Need specialized statistics for tree space
Common approaches:
- Compare split frequencies between runs
- Average standard deviation of split frequencies (ASDSF)
- Tree distance metrics between samples

AWTY (Are We There Yet?)

Software that applies multiple statistics to assess tree convergence:

AWTY/RWTY visualization of convergence diagnostics across multiple runs

Key diagnostics:

Split frequency correlations between runs
Cumulative split frequencies over time
Tree space visualization using multidimensional scaling

7. Post-processing MCMC Output

Parameter Samples

Logs of individual parameters can be considered samples from marginal posteriors:

Tracer software showing parameter traces and marginal distributions

Common analyses:

Marginal density estimation
95% credible intervals
Mean/median estimates
Correlation between parameters

Tree Samples

Summary Statistics

Extract specific information from sampled trees:

Age of MRCA for clades of interest
Posterior probabilities of clades
Branch length distributions
Tree balance statistics

Summary Trees

Different approaches to produce a single "summary" tree:

Strict Consensus: Include only clades that appear in ALL sampled trees
Majority Rule Consensus: Include clades that appear in >50% of sampled trees
Maximum Clade Credibility (MCC) Tree: The sampled topology for which the product of posterior clade probabilities is maximized

In BEAST: Summary trees are produced using the MCC tree method via the program TreeAnnotator.

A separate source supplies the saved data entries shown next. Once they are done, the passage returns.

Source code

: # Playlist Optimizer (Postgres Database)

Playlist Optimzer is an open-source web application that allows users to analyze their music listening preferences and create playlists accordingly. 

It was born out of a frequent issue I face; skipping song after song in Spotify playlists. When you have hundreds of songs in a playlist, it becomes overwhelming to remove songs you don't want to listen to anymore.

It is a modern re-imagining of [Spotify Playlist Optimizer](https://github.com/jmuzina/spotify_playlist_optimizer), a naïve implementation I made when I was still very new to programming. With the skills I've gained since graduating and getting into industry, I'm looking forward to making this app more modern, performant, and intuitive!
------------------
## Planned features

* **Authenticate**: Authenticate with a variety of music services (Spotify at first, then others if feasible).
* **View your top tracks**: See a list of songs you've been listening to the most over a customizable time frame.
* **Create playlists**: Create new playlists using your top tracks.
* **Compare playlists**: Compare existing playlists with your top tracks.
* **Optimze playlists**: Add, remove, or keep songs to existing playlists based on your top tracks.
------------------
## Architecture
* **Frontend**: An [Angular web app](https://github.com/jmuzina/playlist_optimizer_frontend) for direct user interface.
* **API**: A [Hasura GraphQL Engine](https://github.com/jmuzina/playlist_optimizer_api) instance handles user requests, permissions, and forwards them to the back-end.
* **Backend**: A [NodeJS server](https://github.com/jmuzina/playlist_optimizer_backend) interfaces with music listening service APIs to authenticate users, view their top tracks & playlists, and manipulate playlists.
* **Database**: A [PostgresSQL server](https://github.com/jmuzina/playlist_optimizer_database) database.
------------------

Caution: No summary tree algorithm is perfect! They may be misleading when the posterior is multimodal. Consider reporting uncertainty using posterior probabilities.

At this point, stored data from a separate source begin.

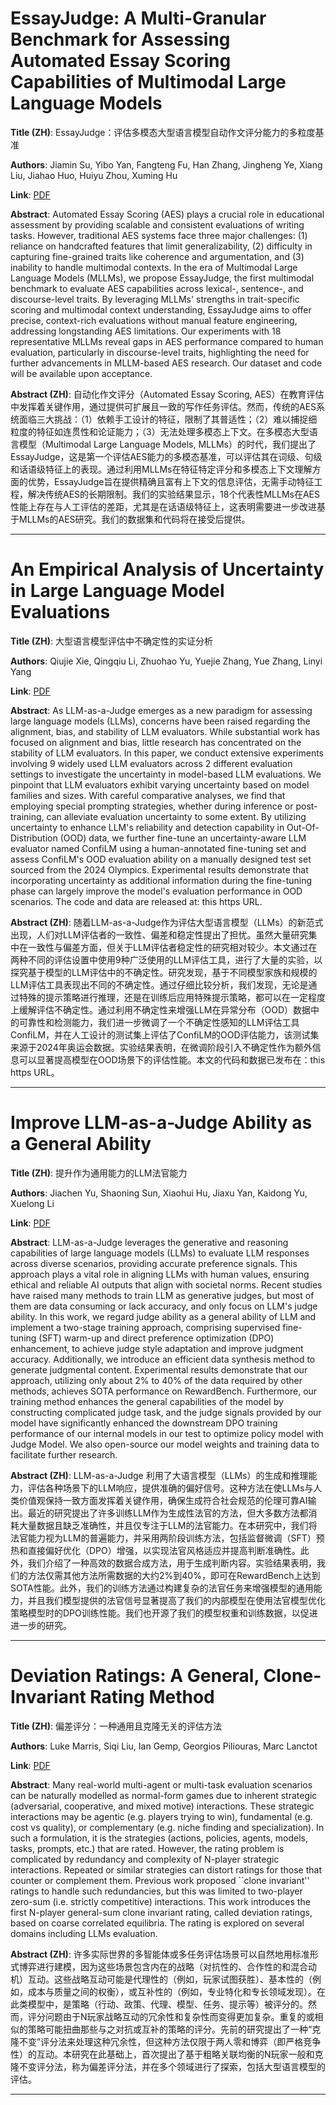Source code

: # EssayJudge: A Multi-Granular Benchmark for Assessing Automated Essay Scoring Capabilities of Multimodal Large Language Models 

**Title (ZH)**: EssayJudge：评估多模态大型语言模型自动作文评分能力的多粒度基准 

**Authors**: Jiamin Su, Yibo Yan, Fangteng Fu, Han Zhang, Jingheng Ye, Xiang Liu, Jiahao Huo, Huiyu Zhou, Xuming Hu  

**Link**: [PDF](https://arxiv.org/pdf/2502.11916)  

**Abstract**: Automated Essay Scoring (AES) plays a crucial role in educational assessment by providing scalable and consistent evaluations of writing tasks. However, traditional AES systems face three major challenges: (1) reliance on handcrafted features that limit generalizability, (2) difficulty in capturing fine-grained traits like coherence and argumentation, and (3) inability to handle multimodal contexts. In the era of Multimodal Large Language Models (MLLMs), we propose EssayJudge, the first multimodal benchmark to evaluate AES capabilities across lexical-, sentence-, and discourse-level traits. By leveraging MLLMs' strengths in trait-specific scoring and multimodal context understanding, EssayJudge aims to offer precise, context-rich evaluations without manual feature engineering, addressing longstanding AES limitations. Our experiments with 18 representative MLLMs reveal gaps in AES performance compared to human evaluation, particularly in discourse-level traits, highlighting the need for further advancements in MLLM-based AES research. Our dataset and code will be available upon acceptance. 

**Abstract (ZH)**: 自动化作文评分（Automated Essay Scoring, AES）在教育评估中发挥着关键作用，通过提供可扩展且一致的写作任务评估。然而，传统的AES系统面临三大挑战：（1）依赖手工设计的特征，限制了其普适性；（2）难以捕捉细粒度的特征如连贯性和论证能力；（3）无法处理多模态上下文。在多模态大型语言模型（Multimodal Large Language Models, MLLMs）的时代，我们提出了EssayJudge，这是第一个评估AES能力的多模态基准，可以评估其在词级、句级和话语级特征上的表现。通过利用MLLMs在特征特定评分和多模态上下文理解方面的优势，EssayJudge旨在提供精确且富有上下文的信息评估，无需手动特征工程，解决传统AES的长期限制。我们的实验结果显示，18个代表性MLLMs在AES性能上存在与人工评估的差距，尤其是在话语级特征上，这表明需要进一步改进基于MLLMs的AES研究。我们的数据集和代码将在接受后提供。 

---
# An Empirical Analysis of Uncertainty in Large Language Model Evaluations 

**Title (ZH)**: 大型语言模型评估中不确定性的实证分析 

**Authors**: Qiujie Xie, Qingqiu Li, Zhuohao Yu, Yuejie Zhang, Yue Zhang, Linyi Yang  

**Link**: [PDF](https://arxiv.org/pdf/2502.10709)  

**Abstract**: As LLM-as-a-Judge emerges as a new paradigm for assessing large language models (LLMs), concerns have been raised regarding the alignment, bias, and stability of LLM evaluators. While substantial work has focused on alignment and bias, little research has concentrated on the stability of LLM evaluators. In this paper, we conduct extensive experiments involving 9 widely used LLM evaluators across 2 different evaluation settings to investigate the uncertainty in model-based LLM evaluations. We pinpoint that LLM evaluators exhibit varying uncertainty based on model families and sizes. With careful comparative analyses, we find that employing special prompting strategies, whether during inference or post-training, can alleviate evaluation uncertainty to some extent. By utilizing uncertainty to enhance LLM's reliability and detection capability in Out-Of-Distribution (OOD) data, we further fine-tune an uncertainty-aware LLM evaluator named ConfiLM using a human-annotated fine-tuning set and assess ConfiLM's OOD evaluation ability on a manually designed test set sourced from the 2024 Olympics. Experimental results demonstrate that incorporating uncertainty as additional information during the fine-tuning phase can largely improve the model's evaluation performance in OOD scenarios. The code and data are released at: this https URL. 

**Abstract (ZH)**: 随着LLM-as-a-Judge作为评估大型语言模型（LLMs）的新范式出现，人们对LLM评估者的一致性、偏差和稳定性提出了担忧。虽然大量研究集中在一致性与偏差方面，但关于LLM评估者稳定性的研究相对较少。本文通过在两种不同的评估设置中使用9种广泛使用的LLM评估工具，进行了大量的实验，以探究基于模型的LLM评估中的不确定性。研究发现，基于不同模型家族和规模的LLM评估工具表现出不同的不确定性。通过仔细比较分析，我们发现，无论是通过特殊的提示策略进行推理，还是在训练后应用特殊提示策略，都可以在一定程度上缓解评估不确定性。通过利用不确定性来增强LLM在异常分布（OOD）数据中的可靠性和检测能力，我们进一步微调了一个不确定性感知的LLM评估工具ConfiLM，并在人工设计的测试集上评估了ConfiLM的OOD评估能力，该测试集来源于2024年奥运会数据。实验结果表明，在微调阶段引入不确定性作为额外信息可以显著提高模型在OOD场景下的评估性能。本文的代码和数据已发布在：this https URL。 

---
# Improve LLM-as-a-Judge Ability as a General Ability 

**Title (ZH)**: 提升作为通用能力的LLM法官能力 

**Authors**: Jiachen Yu, Shaoning Sun, Xiaohui Hu, Jiaxu Yan, Kaidong Yu, Xuelong Li  

**Link**: [PDF](https://arxiv.org/pdf/2502.11689)  

**Abstract**: LLM-as-a-Judge leverages the generative and reasoning capabilities of large language models (LLMs) to evaluate LLM responses across diverse scenarios, providing accurate preference signals. This approach plays a vital role in aligning LLMs with human values, ensuring ethical and reliable AI outputs that align with societal norms. Recent studies have raised many methods to train LLM as generative judges, but most of them are data consuming or lack accuracy, and only focus on LLM's judge ability. In this work, we regard judge ability as a general ability of LLM and implement a two-stage training approach, comprising supervised fine-tuning (SFT) warm-up and direct preference optimization (DPO) enhancement, to achieve judge style adaptation and improve judgment accuracy. Additionally, we introduce an efficient data synthesis method to generate judgmental content. Experimental results demonstrate that our approach, utilizing only about 2% to 40% of the data required by other methods, achieves SOTA performance on RewardBench. Furthermore, our training method enhances the general capabilities of the model by constructing complicated judge task, and the judge signals provided by our model have significantly enhanced the downstream DPO training performance of our internal models in our test to optimize policy model with Judge Model. We also open-source our model weights and training data to facilitate further research. 

**Abstract (ZH)**: LLM-as-a-Judge 利用了大语言模型（LLMs）的生成和推理能力，评估各种场景下的LLM响应，提供准确的偏好信号。这种方法在使LLMs与人类价值观保持一致方面发挥着关键作用，确保生成符合社会规范的伦理可靠AI输出。最近的研究提出了许多训练LLM作为生成性法官的方法，但大多数方法都消耗大量数据且缺乏准确性，并且仅专注于LLM的法官能力。在本研究中，我们将法官能力视为LLM的普遍能力，并采用两阶段训练方法，包括监督微调（SFT）预热和直接偏好优化（DPO）增强，以实现法官风格适应并提高判断准确性。此外，我们介绍了一种高效的数据合成方法，用于生成判断内容。实验结果表明，我们的方法仅需其他方法所需数据的大约2%到40%，即可在RewardBench上达到SOTA性能。此外，我们的训练方法通过构建复杂的法官任务来增强模型的通用能力，并且我们模型提供的法官信号显著提高了我们的内部模型在使用法官模型优化策略模型时的DPO训练性能。我们也开源了我们的模型权重和训练数据，以促进进一步的研究。 

---
# Deviation Ratings: A General, Clone-Invariant Rating Method 

**Title (ZH)**: 偏差评分：一种通用且克隆无关的评估方法 

**Authors**: Luke Marris, Siqi Liu, Ian Gemp, Georgios Piliouras, Marc Lanctot  

**Link**: [PDF](https://arxiv.org/pdf/2502.11645)  

**Abstract**: Many real-world multi-agent or multi-task evaluation scenarios can be naturally modelled as normal-form games due to inherent strategic (adversarial, cooperative, and mixed motive) interactions. These strategic interactions may be agentic (e.g. players trying to win), fundamental (e.g. cost vs quality), or complementary (e.g. niche finding and specialization). In such a formulation, it is the strategies (actions, policies, agents, models, tasks, prompts, etc.) that are rated. However, the rating problem is complicated by redundancy and complexity of N-player strategic interactions. Repeated or similar strategies can distort ratings for those that counter or complement them. Previous work proposed ``clone invariant'' ratings to handle such redundancies, but this was limited to two-player zero-sum (i.e. strictly competitive) interactions. This work introduces the first N-player general-sum clone invariant rating, called deviation ratings, based on coarse correlated equilibria. The rating is explored on several domains including LLMs evaluation. 

**Abstract (ZH)**: 许多实际世界的多智能体或多任务评估场景可以自然地用标准形式博弈进行建模，因为这些场景包含内在的战略（对抗性的、合作性的和混合动机）互动。这些战略互动可能是代理性的（例如，玩家试图获胜）、基本性的（例如，成本与质量之间的权衡），或互补性的（例如，专业特化和专长领域发现）。在此类模型中，是策略（行动、政策、代理、模型、任务、提示等）被评分的。然而，评分问题由于N玩家战略互动的冗余性和复杂性而变得更加复杂。重复的或相似的策略可能扭曲那些与之对抗或互补的策略的评分。先前的研究提出了一种“克隆不变”评分法来处理这种冗余性，但这种方法仅限于两人零和博弈（即严格竞争性）的互动。本研究在此基础上，首次提出了基于粗略关联均衡的N玩家一般和克隆不变评分法，称为偏差评分法，并在多个领域进行了探索，包括大型语言模型的评估。 

---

8. Bayesian Phylogenetic Software

General Purpose Software

MrBayes (Huelsenbeck and Ronquist, 2001)

Early command-line program for phylogenetic inference
Implements standard substitution models and tree priors
Widely used and well-tested

RevBayes (Höhna et al., 2016)

R-like syntax for specifying phylogenetic models
Highly flexible model specification
Growing ecosystem of tutorials and methods

BEAST/BEAST 2 (Drummond and Rambaut, 2007; Bouckaert et al., 2014)

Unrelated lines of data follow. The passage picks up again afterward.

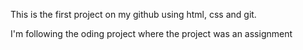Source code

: This is the first project on my github using html, css and git. 

I'm following the oding project where the project was an assignment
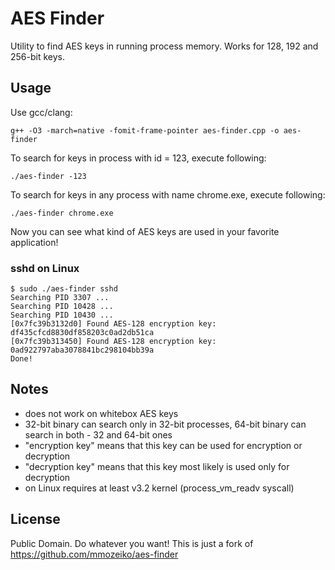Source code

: AES Finder
==========

Utility to find AES keys in running process memory. Works for 128, 192 and 256-bit keys.


Usage
-----

Use gcc/clang:

    g++ -O3 -march=native -fomit-frame-pointer aes-finder.cpp -o aes-finder

To search for keys in process with id = 123, execute following:

    ./aes-finder -123

To search for keys in any process with name chrome.exe, execute following:

    ./aes-finder chrome.exe

Now you can see what kind of AES keys are used in your favorite application!

### sshd on Linux

    $ sudo ./aes-finder sshd
    Searching PID 3307 ...
    Searching PID 10428 ...
    Searching PID 10430 ...
    [0x7fc39b3132d0] Found AES-128 encryption key: df435cfcd8830df858203c0ad2db51ca
    [0x7fc39b313450] Found AES-128 encryption key: 0ad922797aba3078841bc298104bb39a
    Done!

Notes
-----

* does not work on whitebox AES keys
* 32-bit binary can search only in 32-bit processes, 64-bit binary can search in both - 32 and 64-bit ones
* "encryption key" means that this key can be used for encryption or decryption
* "decryption key" means that this key most likely is used only for decryption
* on Linux requires at least v3.2 kernel (process_vm_readv syscall)

License
-------

Public Domain. Do whatever you want!
This is just a fork of https://github.com/mmozeiko/aes-finder
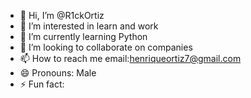 - 👋 Hi, I’m @R1ckOrtiz
- 👀 I’m interested in learn and work
- 🌱 I’m currently learning Python
- 💞️ I’m looking to collaborate on companies
- 📫 How to reach me email:henriqueortiz7@gmail.com
- 😄 Pronouns: Male
- ⚡ Fun fact: 

<!---
R1ckOrtiz/R1ckOrtiz is a ✨ special ✨ repository because its `README.md` (this file) appears on your GitHub profile.
You can click the Preview link to take a look at your changes.
--->
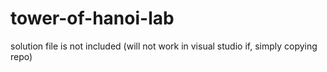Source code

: # tower-of-hanoi-lab

solution file is not included (will not work in visual studio if, simply copying repo) 
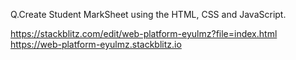Q.Create Student MarkSheet using the HTML, CSS and JavaScript.

https://stackblitz.com/edit/web-platform-eyulmz?file=index.html
https://web-platform-eyulmz.stackblitz.io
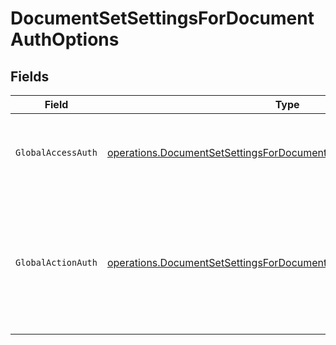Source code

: # DocumentSetSettingsForDocumentAuthOptions


## Fields

| Field                                                                                                                                                    | Type                                                                                                                                                     | Required                                                                                                                                                 | Description                                                                                                                                              |
| -------------------------------------------------------------------------------------------------------------------------------------------------------- | -------------------------------------------------------------------------------------------------------------------------------------------------------- | -------------------------------------------------------------------------------------------------------------------------------------------------------- | -------------------------------------------------------------------------------------------------------------------------------------------------------- |
| `GlobalAccessAuth`                                                                                                                                       | [operations.DocumentSetSettingsForDocumentDocumentsGlobalAccessAuth](../../models/operations/documentsetsettingsfordocumentdocumentsglobalaccessauth.md) | :heavy_check_mark:                                                                                                                                       | The type of authentication required for the recipient to access the document.                                                                            |
| `GlobalActionAuth`                                                                                                                                       | [operations.DocumentSetSettingsForDocumentDocumentsGlobalActionAuth](../../models/operations/documentsetsettingsfordocumentdocumentsglobalactionauth.md) | :heavy_check_mark:                                                                                                                                       | The type of authentication required for the recipient to sign the document. This field is restricted to Enterprise plan users only.                      |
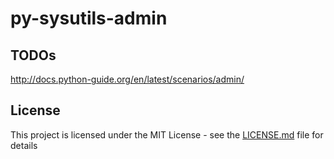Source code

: # py-sysutils-admin

## TODOs
http://docs.python-guide.org/en/latest/scenarios/admin/

## License

This project is licensed under the MIT License - see the [LICENSE.md](LICENSE) file for details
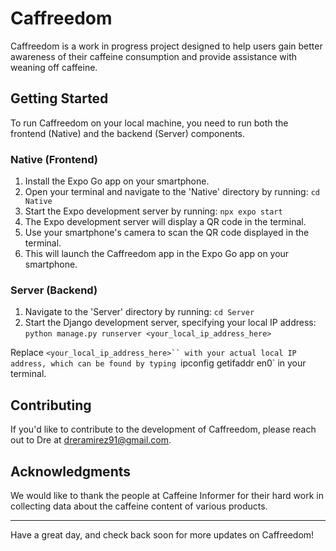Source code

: # Caffreedom

Caffreedom is a work in progress project designed to help users gain better awareness of their caffeine consumption and provide assistance with weaning off caffeine.

## Getting Started

To run Caffreedom on your local machine, you need to run both the frontend (Native) and the backend (Server) components.

### Native (Frontend)

1. Install the Expo Go app on your smartphone.
2. Open your terminal and navigate to the 'Native' directory by running:
   `cd Native`
3. Start the Expo development server by running: `npx expo start`
4. The Expo development server will display a QR code in the terminal.
5. Use your smartphone's camera to scan the QR code displayed in the terminal.
6. This will launch the Caffreedom app in the Expo Go app on your smartphone.

### Server (Backend)

1. Navigate to the 'Server' directory by running: `cd Server`
2. Start the Django development server, specifying your local IP address: `python manage.py runserver <your_local_ip_address_here>`

Replace ` <your_local_ip_address_here>`` with your actual local IP address, which can be found by typing  `ipconfig getifaddr en0` in your terminal.

## Contributing

If you'd like to contribute to the development of Caffreedom, please reach out to Dre at dreramirez91@gmail.com.

## Acknowledgments

We would like to thank the people at Caffeine Informer for their hard work in collecting data about the caffeine content of various products.

---

Have a great day, and check back soon for more updates on Caffreedom!
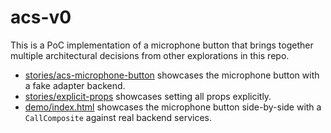 # acs-v0

This is a PoC implementation of a microphone button that brings together multiple architectural decisions from other explorations in this repo.

- [stories/acs-microphone-button](./stories/acs-microphone-button.stories.ts) showcases the microphone button with a fake adapter backend.
- [stories/explicit-props](./stories/explicit-props.stories.ts) showcases setting all props explicitly.
- [demo/index.html](./demo/index.html) showcases the microphone button side-by-side with a `CallComposite` against real backend services.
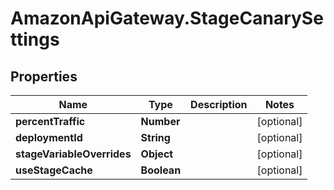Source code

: # AmazonApiGateway.StageCanarySettings

## Properties

Name | Type | Description | Notes
------------ | ------------- | ------------- | -------------
**percentTraffic** | **Number** |  | [optional] 
**deploymentId** | **String** |  | [optional] 
**stageVariableOverrides** | **Object** |  | [optional] 
**useStageCache** | **Boolean** |  | [optional]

XML specification of phylogenetic models
Extensible through packages
Strong focus on time-calibrated trees
Integrated with other tools (BEAUti, Tracer, TreeAnnotator)

Specialized Software

MIGRATE: Performs inference under the Structured Coalescent (subpopulation sizes, migration rates, ancestral locations)
ClonalFrame/ClonalOrigin: Infer bacterial Ancestral Recombination Graphs (generalizations of trees when recombination is present)

Software Ecosystem

BEAUti: GUI for creating BEAST XML files
Tracer: MCMC trace analysis and diagnostics
FigTree: Tree visualization and annotation
DensiTree: Visualizing sets of trees
SPREAD: Spatial phylogenetic reconstruction

Summary

This lecture covered the practical aspects of Bayesian phylogenetic inference using MCMC:

Phylogenetic posterior: Combines tree likelihood with tree priors under neutrality assumption
Tree priors:
- Yule process (pure birth)
- Birth-death-sampling models
- Coalescent and multi-species coalescent
MCMC in tree space:
- Requires specialized operators
- Must maintain time consistency
- Complex Hastings ratios
Convergence assessment:
- ESS for parameters and tree statistics
- Multiple independent runs essential
- Specialized diagnostics for trees
Post-processing:
- Parameter estimation straightforward
- Tree summarization challenging
- Report uncertainty, not just point estimates

Key takeaways:

Tree priors link tree shape to biological processes
MCMC makes Bayesian phylogenetics computationally feasible
Convergence assessment is crucial but challenging
No single summary can capture complex posteriors

Recommended Reading:

Felsenstein (2004) "Inferring Phylogenies" - Chapters 26-27
Drummond & Bouckaert (2015) "Bayesian Evolutionary Analysis with BEAST" - Chapters 4-5
Yang (2014) "Molecular Evolution: A Statistical Approach" - Chapter 7
Höhna et al. (2016) "RevBayes: Bayesian phylogenetic inference" - Systematic Biology

Check Your Understanding

Why does the phylogenetic posterior factorization imply neutral evolution?
What's the difference between birth-death and coalescent tree priors?
Why do we need specialized operators for tree space MCMC?
What makes ESS a useful but imperfect convergence diagnostic?
Why might an MCC tree be misleading for multimodal posteriors?